Inferior cluneal nerve
  • The gluteal branch, aka the inferior cluneal nerve (originating from posterior divisions of the S1 and S2 anterior rami) travels upward around the inferior boarder of the gluetus maximus muscle to supply the skin overlying the inferior and lateral aspect of the buttock.
  • The perineal branch courses medially between the gracilis muscle and the fascia lata to supply the skin located over the proximal and medial aspect of the thigh. The perineal branch also supplies the posterior aspect of the labia majora or scrotum.
  • The nerve branch supplying the cutaneous distribution of the posterior thigh gives off perforating branches for cutaneous innervation as it courses inferiorly between the hamstrings and fascia lata, innervating the skin over the posterior thigh. It also provides cutaneous innervation to the skin over the medial thigh, popliteal fossa and sometimes the proximal aspect of the posterior leg. It can terminate as low as the area of the inferior gastrocnemius muscle belly over the mid-calf.

Relations[edit | edit source]

The inferior gluteal artery and nerve are in close proximity to the posterior femoral cutaneous nerve as these structures exit the greater sciatic foramen, inferior to the piriformis muscle and superior to the sciatic nerve. Furthermore, other structures also travel inferior to the piriformis muscle, including the nerve to obturator internus, the pudendal nerve and the internal pudendal artery.

Anatomical Variants[edit | edit source]

Occasionally, the S4 nerve root can contribute to the posterior femoral cutaneous nerve. According to one study, the posterior femoral cutaneous nerve has been discovered as a coupled structure in 18% of cadavers [3].
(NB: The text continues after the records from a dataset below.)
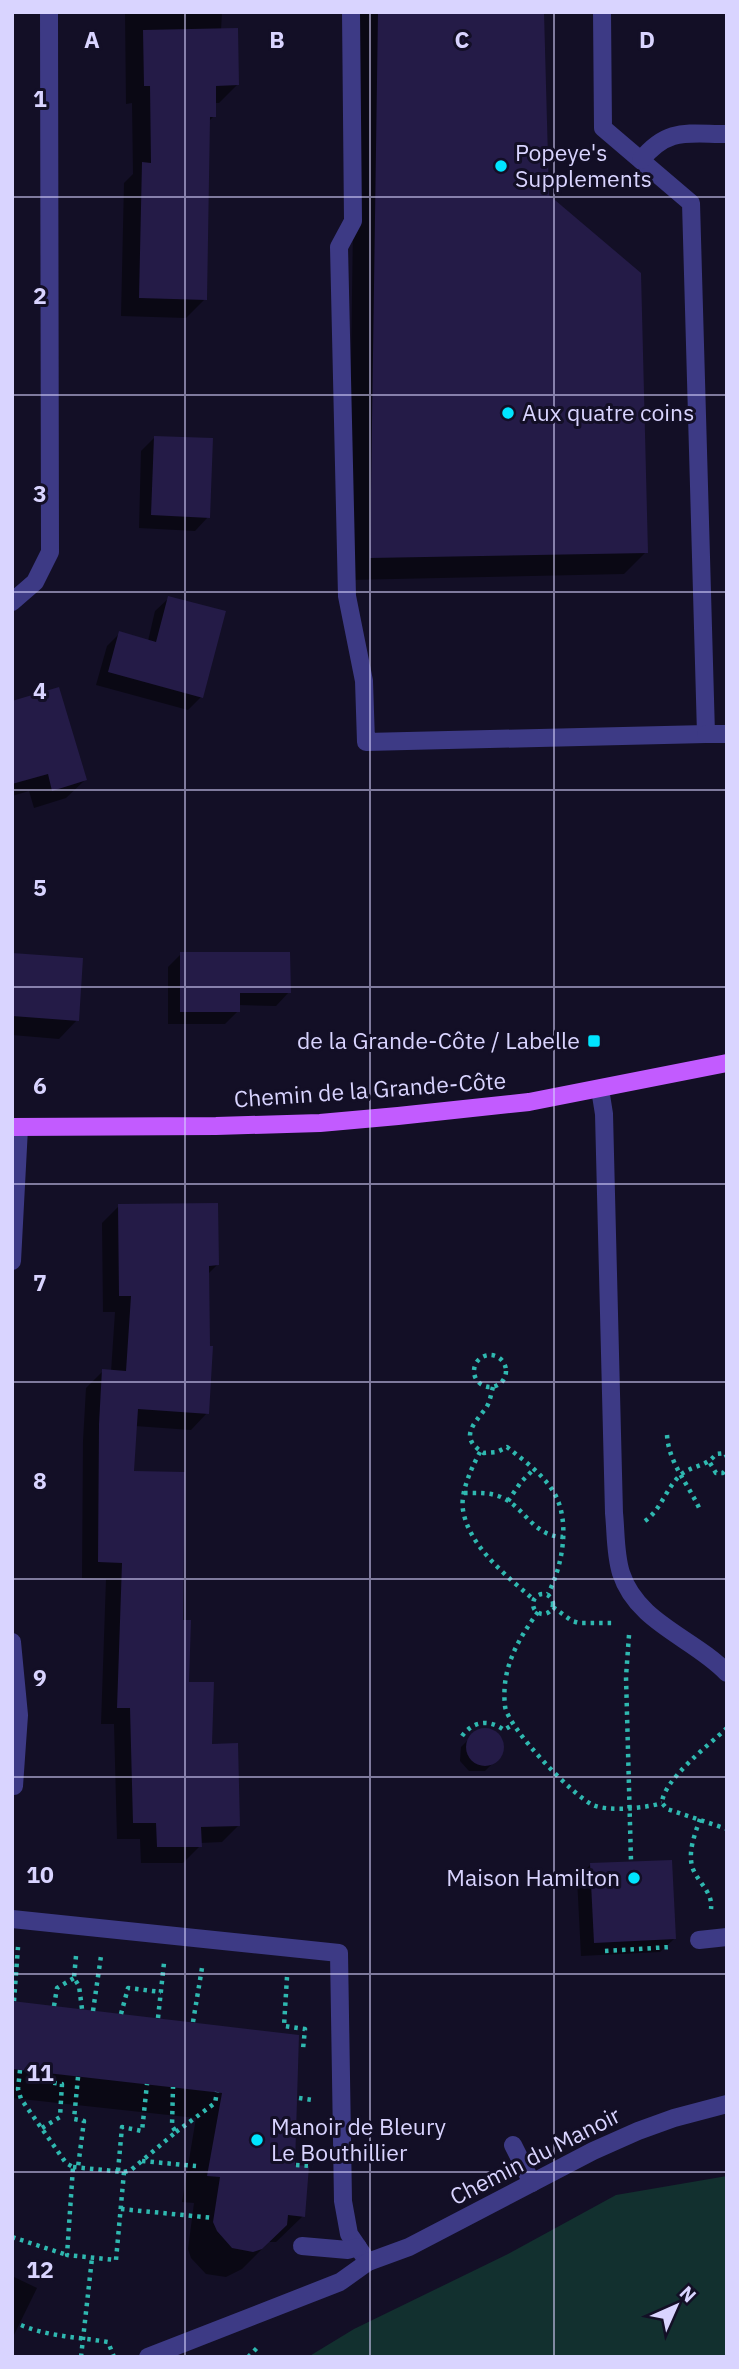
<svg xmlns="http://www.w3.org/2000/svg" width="739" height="2369" font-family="'IBM Plex Sans',sans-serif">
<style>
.green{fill:#12302f}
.shadow{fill:#0007}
.building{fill:#241b47}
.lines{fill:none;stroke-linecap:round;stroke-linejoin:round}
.path{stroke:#2fb8b0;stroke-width:4.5;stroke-dasharray:3.5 5;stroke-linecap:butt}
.minor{stroke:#3d3a85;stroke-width:18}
.major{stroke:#c25bff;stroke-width:18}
.grid{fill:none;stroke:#d9d4ff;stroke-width:2;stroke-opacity:0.55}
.poi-dot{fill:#00e5ff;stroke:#130f26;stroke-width:2.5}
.labels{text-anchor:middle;stroke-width:6;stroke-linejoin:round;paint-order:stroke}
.poi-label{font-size:23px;fill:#d9d4ff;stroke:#130f26;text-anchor:start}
.street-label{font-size:23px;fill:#d9d4ff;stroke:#130f26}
.grid-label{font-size:23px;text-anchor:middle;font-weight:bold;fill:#d9d4ff;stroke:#130f26;stroke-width:6;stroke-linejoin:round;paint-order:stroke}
</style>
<rect width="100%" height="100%" fill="#130f26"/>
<path class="green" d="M727,2176V2357H308L354,2329L508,2254L616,2195Z"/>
<g class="shadow">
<path d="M125,12H222L221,30L238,84L219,103H214V116L208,122L205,299L186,318L121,316L124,183L133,174L132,103L126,104Z"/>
<path d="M356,12H542L547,195L646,552L624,574L348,580Z"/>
<path d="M155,437L208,517L195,531L139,528L141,451Z"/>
<path d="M169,598L201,697L188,710L96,685L107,646L120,633L148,641L155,611Z"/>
<path d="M12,703L85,780L66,798L34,808L29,791L12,796Z"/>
<path d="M181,954L289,992L276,1006L238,1005V1011L225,1024H168V967Z"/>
<path d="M12,955L77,1020L59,1039L12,1035Z"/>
<path d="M119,1206L217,1265L208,1274L207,1413L191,1430L135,1426L133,1472L181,1622L187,1683L239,1825L222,1842L200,1843V1846L183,1863H141L140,1839H117L114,1724H101L106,1579L82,1578L83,1441L86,1388L103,1371L111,1372L115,1312H103L102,1223Z"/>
<path d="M492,1729L503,1740L502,1754L485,1771H469L460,1761L461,1747L476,1732Z"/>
<path d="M590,1865L674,1939L660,1952L581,1956L577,1878Z"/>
<path d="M12,2003L297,2036L294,2166L303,2216L276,2242H269L242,2269L226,2277L206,2274L191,2258L188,2249L194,2203L182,2202L196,2118L12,2098Z"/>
<path d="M12,2276L37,2288L12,2339Z"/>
</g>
<g class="building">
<path d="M378,12H544L549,195L641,273L648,553L370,558Z"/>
<path d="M238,28L239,85L216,86V117H210L207,300L139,298L142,162L151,163L150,86H144L143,30Z"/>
<path d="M154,436L213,438L210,518L151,515Z"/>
<path d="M168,596L226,611L203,698L108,672L119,631L156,642Z"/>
<path d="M59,687L87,780L52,791L48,774L12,784V701Z"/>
<path d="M180,952H290L291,993H240V1012H180Z"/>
<path d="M12,953L83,958L79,1021L12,1016Z"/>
<path d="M218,1203L219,1265L209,1266L210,1346H213L209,1414L138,1409L134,1471L185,1472L183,1620H191L189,1682H214L212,1744L238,1743L240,1826L201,1827L202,1847H157L156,1823H133L130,1708H117L122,1563L98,1562L99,1424L102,1369L126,1371L131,1296H119L118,1204Z"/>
<circle cx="485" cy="1747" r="19"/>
<path d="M672,1860L676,1939L594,1943L590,1863Z"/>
<path d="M12,2001L299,2035L295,2165L309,2166L305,2217L288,2215L287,2225L262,2249L253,2252L232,2248L217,2231L213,2222L220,2177L207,2176L222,2093L12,2069Z"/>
</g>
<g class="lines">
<g class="path">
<circle cx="490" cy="1371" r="16"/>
<path d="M493,1387C491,1394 490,1402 486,1408C474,1424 458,1438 484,1453L497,1452L507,1447C522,1459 540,1472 551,1488C572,1517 563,1565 548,1594"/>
<path d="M667,1435C669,1464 688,1483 700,1510"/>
<path d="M480,1452C472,1467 460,1492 463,1510C469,1547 507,1576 534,1600"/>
<path d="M710,1463L716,1473H723L727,1469"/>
<path d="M464,1493C478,1493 491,1492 503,1498C526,1509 533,1536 563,1537"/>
<path d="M508,1501L521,1482L534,1469"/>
<path d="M645,1521C662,1509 667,1485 683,1473C695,1465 707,1466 716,1454L725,1453L727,1457"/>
<circle cx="543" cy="1604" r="10"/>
<path d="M553,1607L572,1621L579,1623H616"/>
<path d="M538,1612C517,1641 501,1669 505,1706C507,1727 573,1796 593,1805C609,1812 646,1808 662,1803"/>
<path d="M629,1635L626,1677L631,1861"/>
<path d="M727,1728C710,1744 663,1780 662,1803L667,1809L727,1829"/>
<path d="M462,1736C473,1721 489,1719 504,1730L512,1725"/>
<path d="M700,1819C695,1834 687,1853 693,1869C699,1884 713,1892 711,1909"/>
<path d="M605,1951L670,1947"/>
<path d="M76,1956L74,1978L79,1986L82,2009"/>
<path d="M287,1977L284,2026L305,2029L303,2049"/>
<path d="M14,2001L18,1947"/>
<path d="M54,2006L57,1988L74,1978"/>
<path d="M93,2011L101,1956"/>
<path d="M121,2014L128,1988L161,1992"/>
<path d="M158,2018L164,1963"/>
<path d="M193,2022L202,1968"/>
<path d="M20,2070L18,2089L21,2099L66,2163L73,2167"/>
<path d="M78,2077L74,2119L84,2121L78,2167"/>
<path d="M299,2098L312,2100"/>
<path d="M291,2125L312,2126"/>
<path d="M42,2128L60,2117L62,2084L49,2082V2074"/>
<path d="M176,2132L215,2103L217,2092"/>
<path d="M142,2161L196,2166"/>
<path d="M296,2165L313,2166"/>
<path d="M73,2167L124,2172L116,2260L67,2255Z"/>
<path d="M118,2171L122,2127L142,2131L147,2084"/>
<path d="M124,2172L131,2170L176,2132L172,2126L173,2087"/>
<path d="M121,2209L214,2218"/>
<path d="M12,2237L67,2255"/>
<path d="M21,2325C50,2337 78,2337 108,2342L114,2357"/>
<path d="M81,2357L92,2258"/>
<path d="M248,2357L257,2348"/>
</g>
<g class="minor">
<path d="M351,12L353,221L339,247L347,596L364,681L366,742L706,734L691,203L603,128L602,12"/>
<path d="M641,160C668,127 687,134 727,134"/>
<path d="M12,602L35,582L50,552L49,12"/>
<path d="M706,734H727"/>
<path d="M600,1089L604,1114L614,1513C616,1532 615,1554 621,1573C637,1623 694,1638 727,1673"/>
<path d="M12,1261L19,1128"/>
<path d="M12,1642L19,1715L14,1786"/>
<path d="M12,1919L339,1953L343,2201L349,2234L368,2262"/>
<path d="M699,1940L727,1937"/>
<path d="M513,2145L532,2183"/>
<path d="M302,2246L348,2250L358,2247"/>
<path d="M148,2357L340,2282L368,2262L409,2247L593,2151L638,2131L674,2118L727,2104"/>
</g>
<path class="major" d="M12,1127L216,1126L320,1123L398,1116L529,1102L727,1063"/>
</g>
<path class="grid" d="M185,12V2357M370,12V2357M554,12V2357M12,197H727M12,395H727M12,592H727M12,790H727M12,987H727M12,1184H727M12,1382H727M12,1579H727M12,1777H727M12,1974H727M12,2172H727"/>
<g class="poi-dot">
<circle cx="501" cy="166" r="7"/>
<circle cx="508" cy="413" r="7"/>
<rect x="587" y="1034" width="14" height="14" rx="3.5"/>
<circle cx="634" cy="1878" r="7"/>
<circle cx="257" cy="2140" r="7"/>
</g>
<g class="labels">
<g class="poi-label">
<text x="515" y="161">Popeye's<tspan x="515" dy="26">Supplements</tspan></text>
<text x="522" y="421">Aux quatre coins</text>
<text x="580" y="1049" text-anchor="end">de la Grande-Côte / Labelle</text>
<text x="620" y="1886" text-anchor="end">Maison Hamilton</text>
<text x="271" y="2135">Manoir de Bleury<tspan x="271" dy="26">Le Bouthillier</tspan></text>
</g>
<g class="street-label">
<text transform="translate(370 1090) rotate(-4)" y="8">Chemin de la Grande-Côte</text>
<text transform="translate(535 2156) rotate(-27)" y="8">Chemin du Manoir</text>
</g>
</g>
<g class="grid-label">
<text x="92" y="48">A</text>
<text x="277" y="48">B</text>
<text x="462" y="48">C</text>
<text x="647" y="48">D</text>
<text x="40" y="107">1</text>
<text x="40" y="304">2</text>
<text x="40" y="502">3</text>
<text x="40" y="699">4</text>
<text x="40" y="896">5</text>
<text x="40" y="1094">6</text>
<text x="40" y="1291">7</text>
<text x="40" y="1489">8</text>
<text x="40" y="1686">9</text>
<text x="40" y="1883">10</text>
<text x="40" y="2081">11</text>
<text x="40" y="2278">12</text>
</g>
<rect width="739" height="2369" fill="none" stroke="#d9d4ff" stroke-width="28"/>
<g transform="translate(676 2306) rotate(45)" stroke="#130f26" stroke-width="5" paint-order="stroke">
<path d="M0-5L12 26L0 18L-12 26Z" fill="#d9d4ff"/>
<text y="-10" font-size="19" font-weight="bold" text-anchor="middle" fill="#d9d4ff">N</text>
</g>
</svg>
Related Pathology[edit | edit source]

It is possible that pain attributed to pelvic pathology can refer to the posterior thigh, and may be confused with other pathology such as sciatica. This is because the posterior femoral cutaneous nerve shares the same S2/3 nerve segments as the parasympathetic nerve fibers that contribute to the pelvic splanchnic nerves. The posterior femoral cutaneous nerve may play a role in pelvic pain syndrome [4].

References[edit | edit source]

  1. Moore KL, Dalley AF. Clinically oriented anatomy. Lippincott williams & willkins; 1999
  2. Dumitru D, Nelson MR. Posterior femoral cutaneous nerve conduction. Archives of physical medicine and rehabilitation. 1990 Nov 1;71(12):979-82.
  3. Windhofer C, Brenner E, Moriggl B, Papp C. Relationship between the descending branch of the inferior gluteal artery and the posterior femoral cutaneous nerve applicable to flap surgery. Surgical and radiologic anatomy. 2002 Dec 1;24(5):253-7.
  4. Tubbs RS, Miller J, Loukas M, Shoja MM, Shokouhi G, Cohen-Gadol AA. Surgical and anatomical landmarks for the perineal branch of the posterior femoral cutaneous nerve: implications in perineal pain syndromes. Journal of neurosurgery. 2009 Aug 1;111(2):332-5.